# Charakterplaner



## Cemesis (20. Juni 2008)

Hallo

wollte mir heute mal den Charakterplaner von Buffed zugute tun um evtl zu erfahren wie sich das eine oder andere Item auswirkt. 

Problem ist nur das die Werte leicht unkorrekt sind. Die Items alle sind richtig die ich durch Amory hochgeladen habe aber Resis sind um 5 Punkte falsch, HPs um ca. ~100 daneben. Rüstung allerdins waren dann wieder richtig.

Für mich is der Adoidance-Wert sehr wichtig da ich einen Tank spiele aber wenn ich den Planer nutzen will, müssten schon die Werte korrekt übertragen sein. Wie gesagt, die Items alle sind alle richtig. Hab mal auch Amory selbst geschaut ob vielleicht irgendwelche Buffs aktiv sind die fälschlicherweise mit übertragen worden sind, auch nicht. Auf Amory waren allerdings alle Werte korrekt wie sie sein sollten.

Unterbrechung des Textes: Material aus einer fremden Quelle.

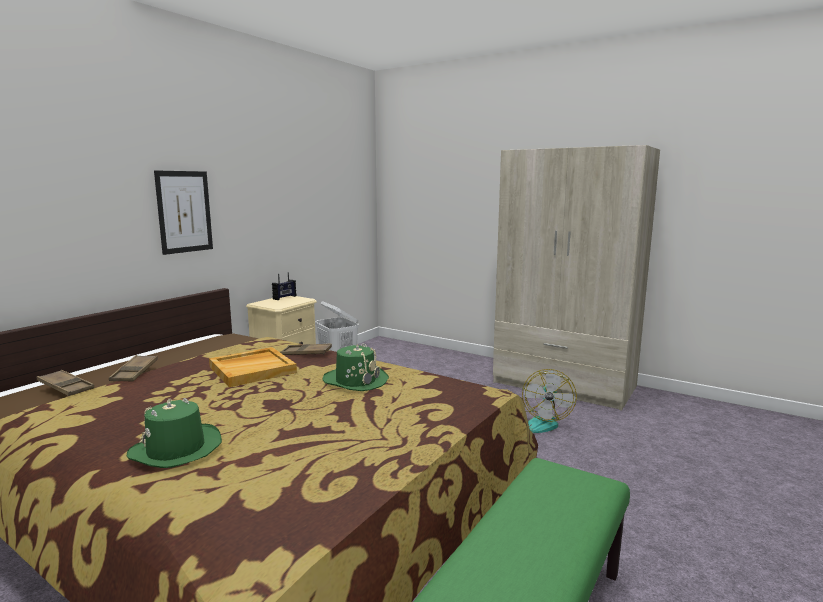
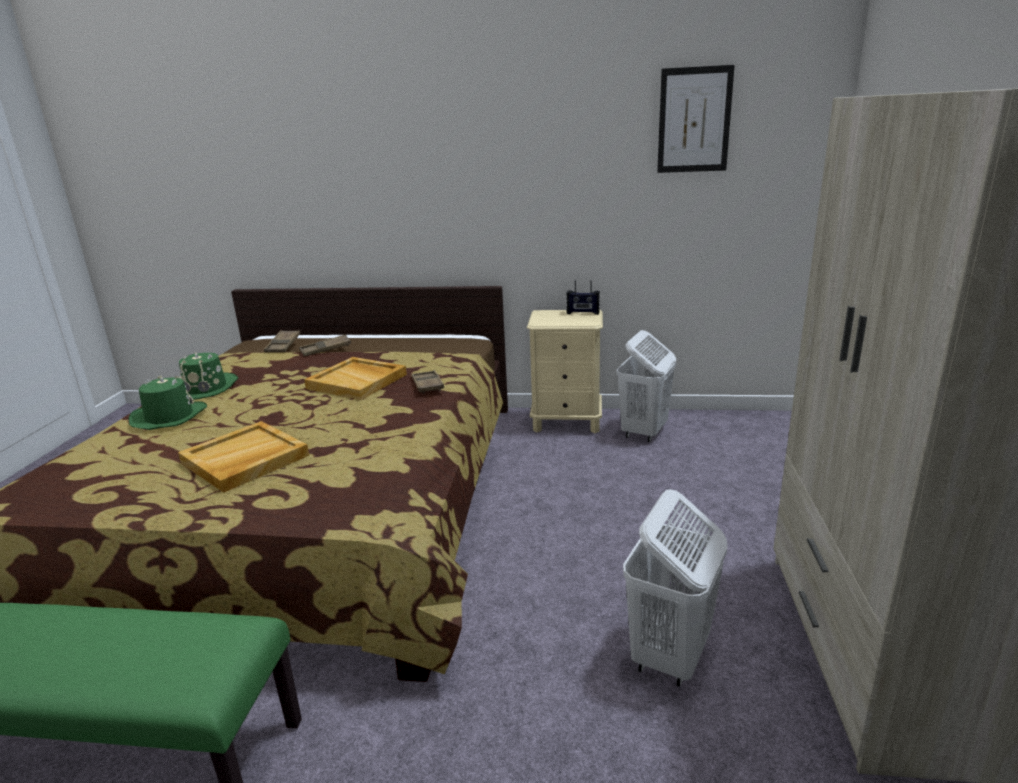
camera: 65 degrees right, 10 degrees up
picture [154,170,213,255] -> picture moved to [657,65,735,173]
green hat [323,344,389,391] -> green hat moved to [179,351,239,400]
fan [522,369,577,433] -> white laundry basket [623,489,727,686]
none -> beige tray [178,421,309,493]

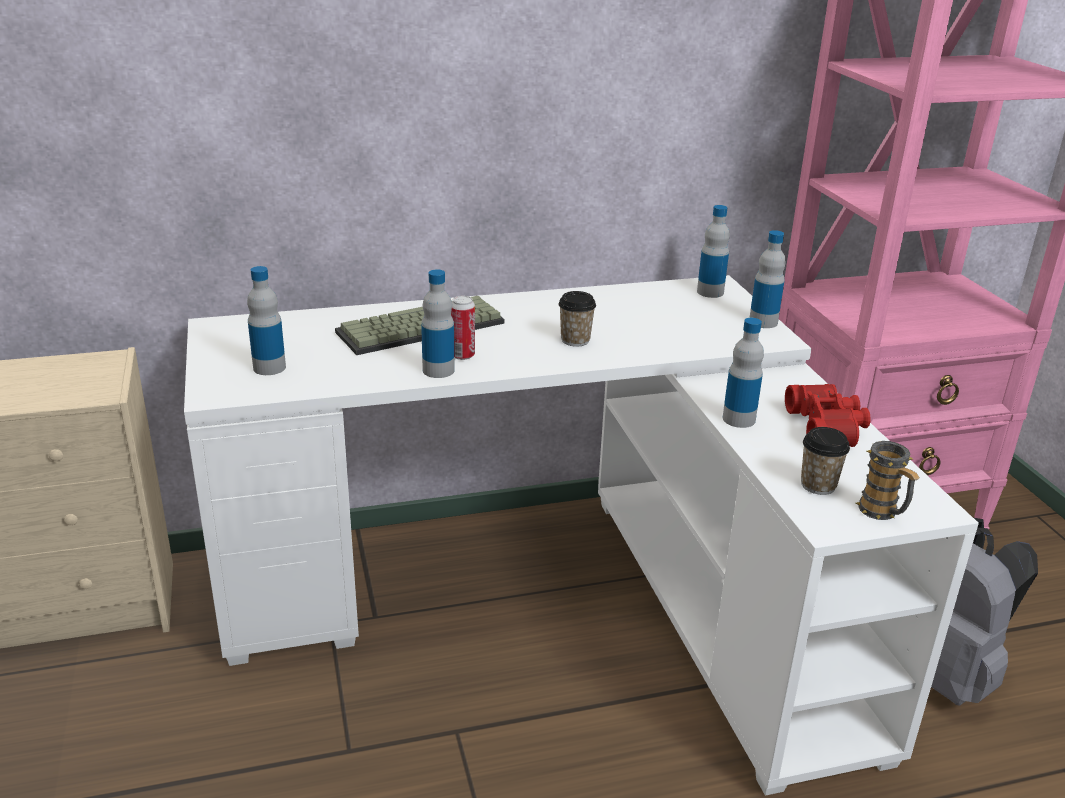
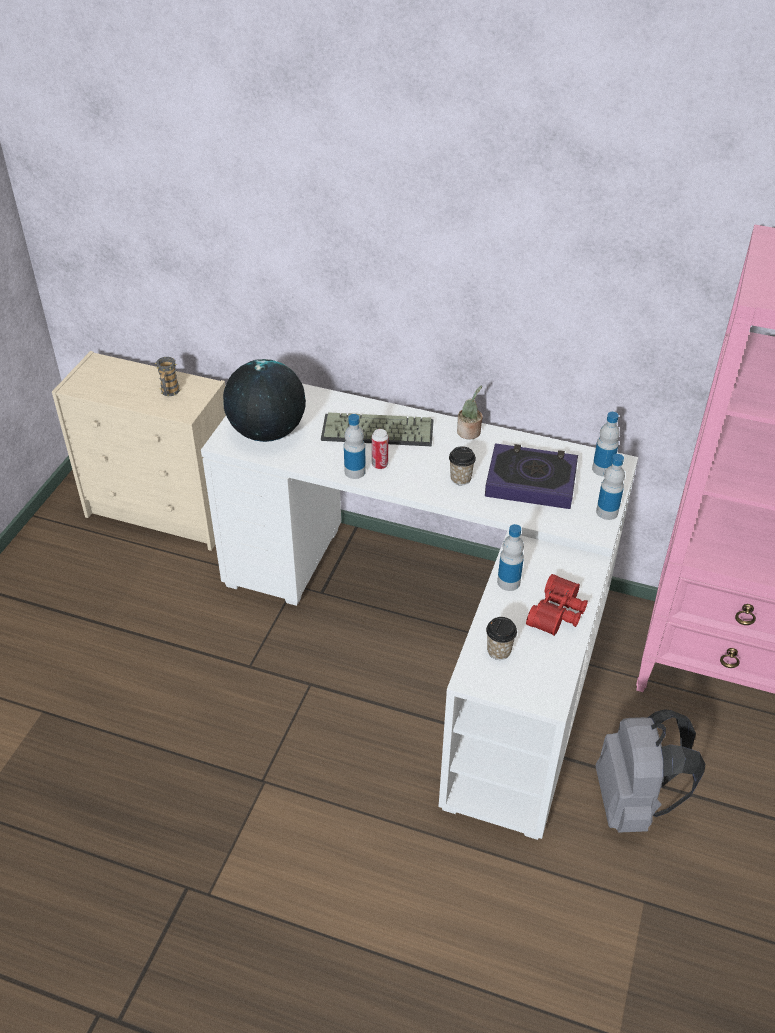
camera: 35 degrees right, 15 degrees up
bottle [247,266,286,375] -> globe [223,359,306,442]
mug [856,441,920,520] -> mug moved to [155,357,180,396]
none -> potted plant [457,386,483,439]
none -> book [485,443,578,509]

Ich wollte nur mal darauf aufmerksam machen, vielleicht mach ich ja irgend was falsch, würd mich freuen wenn mich dann einer aufklähren würde 


			Dieser Inhalt steht nur eingeloggten Mitgliedern zur Verfügung.
        



Mfg


----------



## JimJam (22. Juni 2008)

Hallo Chemesis. Die Waffenfertigkeit ist im Buffed Charakterplaner nicht auf 350. Dadurch kann es glaube ich zu Änderungen in den Stats kommen. Ist bei mir auch schon aufgetreten. Vielleicht helfe ich dir damit weiter.
MfG JimJam


----------



## Hyper121 (23. Juni 2008)

Jo das Problem ist mir auch schon aufgefallen.
Finde den Charakterplaner eine richtig geile Sache, allerdings buggt der extrem rum...beim Druiden jedenfalls.
Wollte mal gucken wie meine WErte mit meinem Tankgear aussehen, wenn ich auf Feral gespecct bin (Normal immer Resto).
Naja hab dann alles schön gemacht, hab auch im Charplaner geskillt und kam dann auf 33% ausweichen. Das kam mir dann doch sehr sehr seltsam vor und hab dann mal Ingame das ganze Gear angezogen, und war bei 35% ausweichen, und nichtmal auf Feral gespecct.
Finde ich echt Schaden das der das nicht so richtig rechnet, aber naja was will man machen.


----------